The Federal Information Security Management Act and HIPAA privacy rules make it difficult to share electronic health records among federal agencies and private-sector health care providers, health IT executives said last week at a forum hosted by market research firm Input, Government Health IT reports.
The HIPAA privacy rules require health care providers and plans to protect patient information, while FISMA requires federal agencies to safeguard, monitor and document the security of their networks and systems. To comply with the combined technical requirements of the laws, health care organizations often must take more than 200 steps, such as conducting risk assessments and establishing access controls, to ensure their data and systems are secure.
Vish Sankaran -- program director of the Federal Health Architecture office, which is charged with managing the federal government's Connect software project to share health information with private health care providers -- said, "A small practitioner's office would not have the infrastructure to manage all the security controls." He added, "And we can't have the government having to check that all these systems are compliant."

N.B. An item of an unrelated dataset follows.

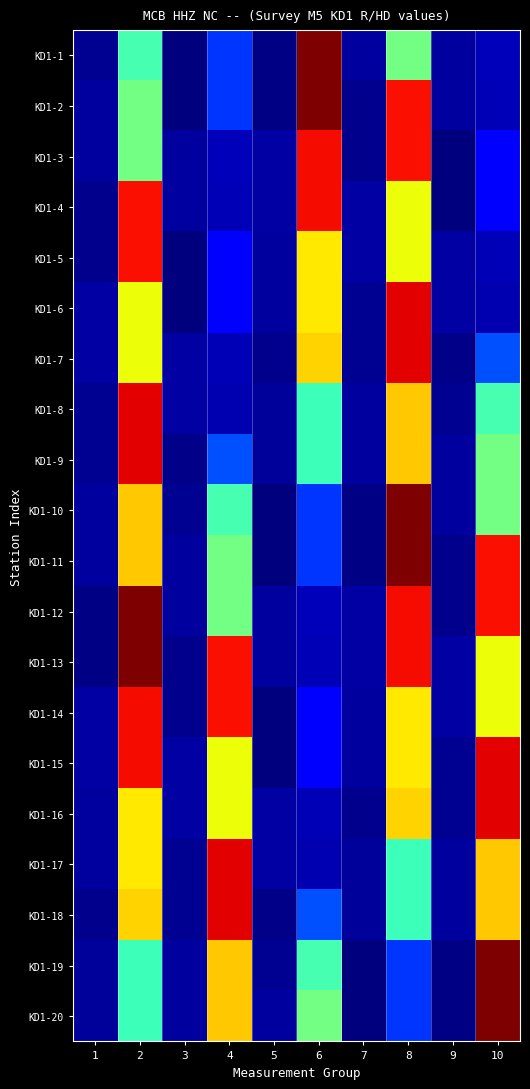

Rank the series by their maximum value, from lowest to highest.

KD1-5, KD1-4, KD1-3, KD1-14, KD1-6, KD1-8, KD1-15, KD1-17, KD1-7, KD1-9, KD1-16, KD1-18, KD1-1, KD1-10, KD1-12, KD1-19, KD1-2, KD1-11, KD1-13, KD1-20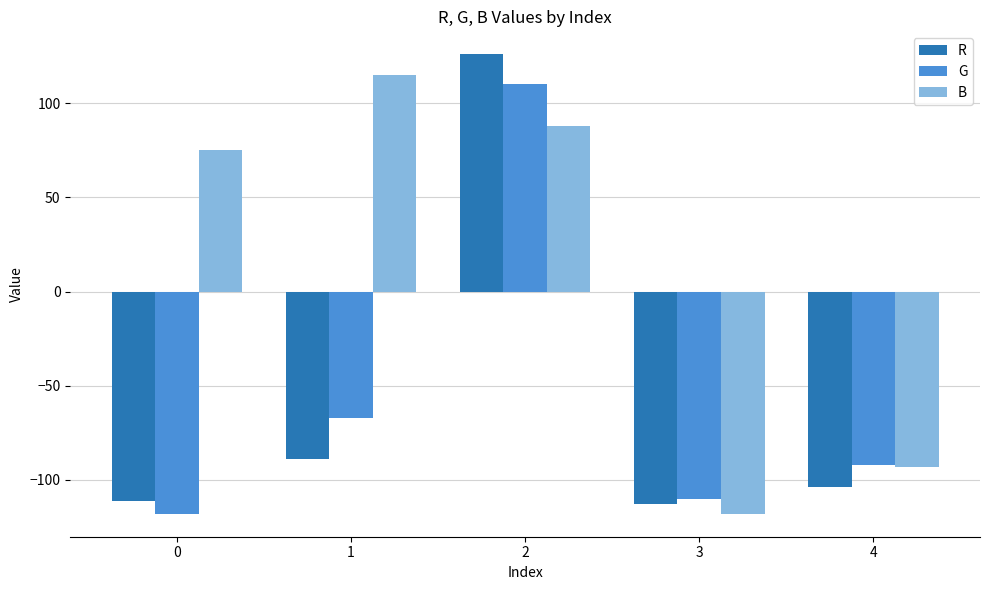

Are the bars grouped side by side (vs. stacked)?

Yes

Sankaran said health data ownership could present additional hurdles to health information sharing. He said, "If it's the federal government's data, there is a further obligation (under FISMA) for the entity receiving it," adding, "If the patient owns [the information], and the patient authorized [the Department of Defense] to move the information into the private sector system, then the receiving entity will have the right security controls in place" (Mosquera, Government Health IT, 11/6).